Раз за ужином она попыталась высказать несколько замечаний в этом духе. Дэвид, Гарриет, Дороти. Дэвид только что пришел домой, припозднился: поезд задержали. Ежедневные поездки не обещали особой радости, это было самое худшее для всех и особенно для Дэвида, поскольку добраться на работу и с работы занимало у него почти два часа в один конец. Это включено в стоимость мечты.
Кухня была уже почти такой, какой должна стать: большой стол с тяжелыми деревянными стульями вокруг — сейчас их только четыре, но еще несколько стоят вдоль стены в ожидании гостей и пока еще не рожденных людей. Большая плита марки «Ага» и старинный буфет с чашками и кружками на крючках. Вазы наполнены цветами из сада, где лето обнаружило множество роз и лилий. На ужин традиционный английский пудинг, приготовленный Дороти; за окнами осень заявляет о себе опадающими листьями, которые время от времени ударяют в стекло с негромким стуком или звоном, завыванием ветра. Но в доме опустили шторы — теплые толстые шторы в цветочек.
— Знаете, — начала Дороти, — я тут думала о вас двоих.
Дэвид положил ложку, чтобы ее выслушать, чего он никогда не делал для своей наивной матери или практичного отца.
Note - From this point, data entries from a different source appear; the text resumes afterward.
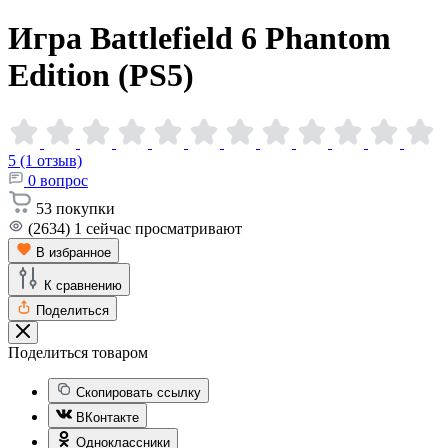
Игра Battlefield 6 Phantom
Edition
(PS5)
5 (1 отзыв)
0
вопрос
53
покупки
(2634)
1
сейчас просматривают
В избранное
К сравнению
Поделиться
Поделиться товаром
Скопировать ссылку
ВКонтакте
Одноклассники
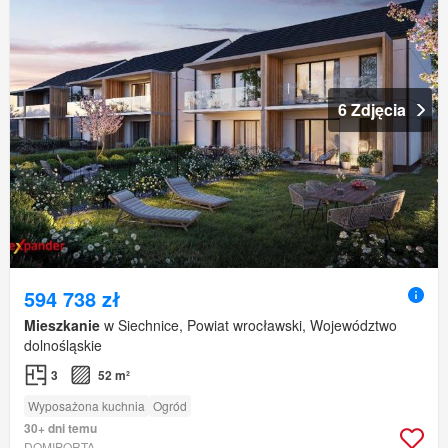
6 Zdjęcia
594 738 zł
Mieszkanie
w Siechnice, Powiat wrocławski, Województwo
dolnośląskie
3
52 m²
Wyposażona kuchnia
Ogród
30+ dni temu
DOMIPORTA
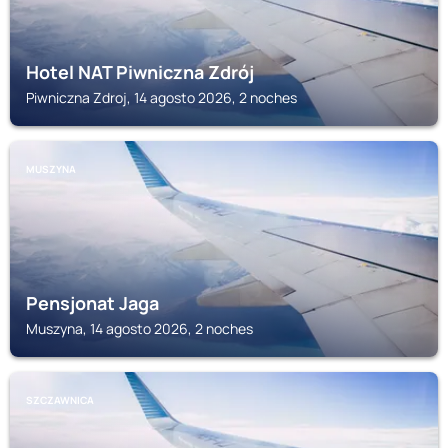
Hotel NAT Piwniczna Zdrój
Piwniczna Zdroj, 14 agosto 2026, 2 noches
MUSZYNA
Pensjonat Jaga
Muszyna, 14 agosto 2026, 2 noches
SZCZAWNICA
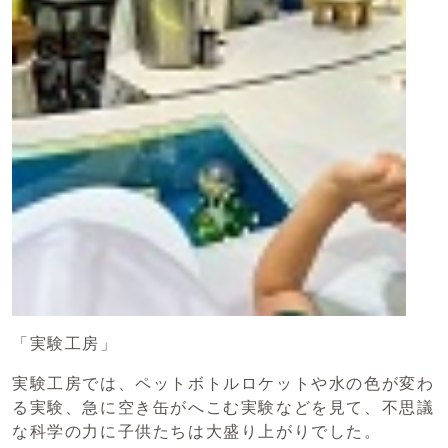
「実験工房」
実験工房では、ペットボトルロケットや水の色が変わ
る実験、急に空き缶がへこむ実験などを見て、不思議
な科学の力に子供たちは大盛り上がりでした。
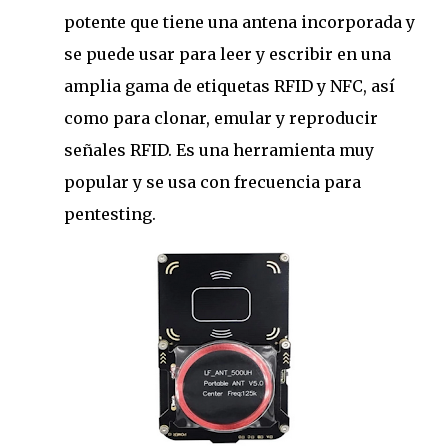
potente que tiene una antena incorporada y
se puede usar para leer y escribir en una
amplia gama de etiquetas RFID y NFC, así
como para clonar, emular y reproducir
señales RFID. Es una herramienta muy
popular y se usa con frecuencia para
pentesting.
— Не думаю, что вы должны сразу во все это бросаться — нет, дайте мне сказать. Гарриет всего двадцать четыре, нет еще и двадцати пяти. Тебе, Дэвид, только тридцать. Вы ведете себя так, будто думаете, что если чего не схватите сейчас, то потеряете навсегда. Ну, такое впечатление у меня возникло по вашим разговорам.
Дэвид и Гарриет слушали: их взгляды встречались, хмурые, задумчивые. Эту крупную, надежную и грубоватую Дороти, с ее решительными движениями и основательными манерами, нельзя было игнорировать; чего стоит Дороти, они понимали.
— Я так и думаю, — сказала Гарриет.
— Да, девочка, я знаю. Вчера вы говорили, что заведете нового ребенка сразу же. Мне думается, ты быстро пожалеешь.
— Все в любой момент может исчезнуть, — сказал Дэвид упрямясь.
Это жестокое замечание, проявление — обе женщины знали — чего-то затаенного вполне подтверждали новости, сыпавшиеся из приемника. Всюду плохие дела: не сравнить с тем, какими новости скоро станут, но довольно грозные.
— Задумайтесь, — сказала Дороти, — вам бы стоило. Иногда мне за вас страшно становится. А почему — сама не знаю.
Гарриет горячо возразила:
— Наверное, нам нужно было родиться в другой стране. Ты понимаешь, что в других местах шестеро детей — это норма, никого не шокирует, никто себя из-за этого преступником не чувствует.
— Это мы тут в Европе ненормальные, — сказал Дэвид.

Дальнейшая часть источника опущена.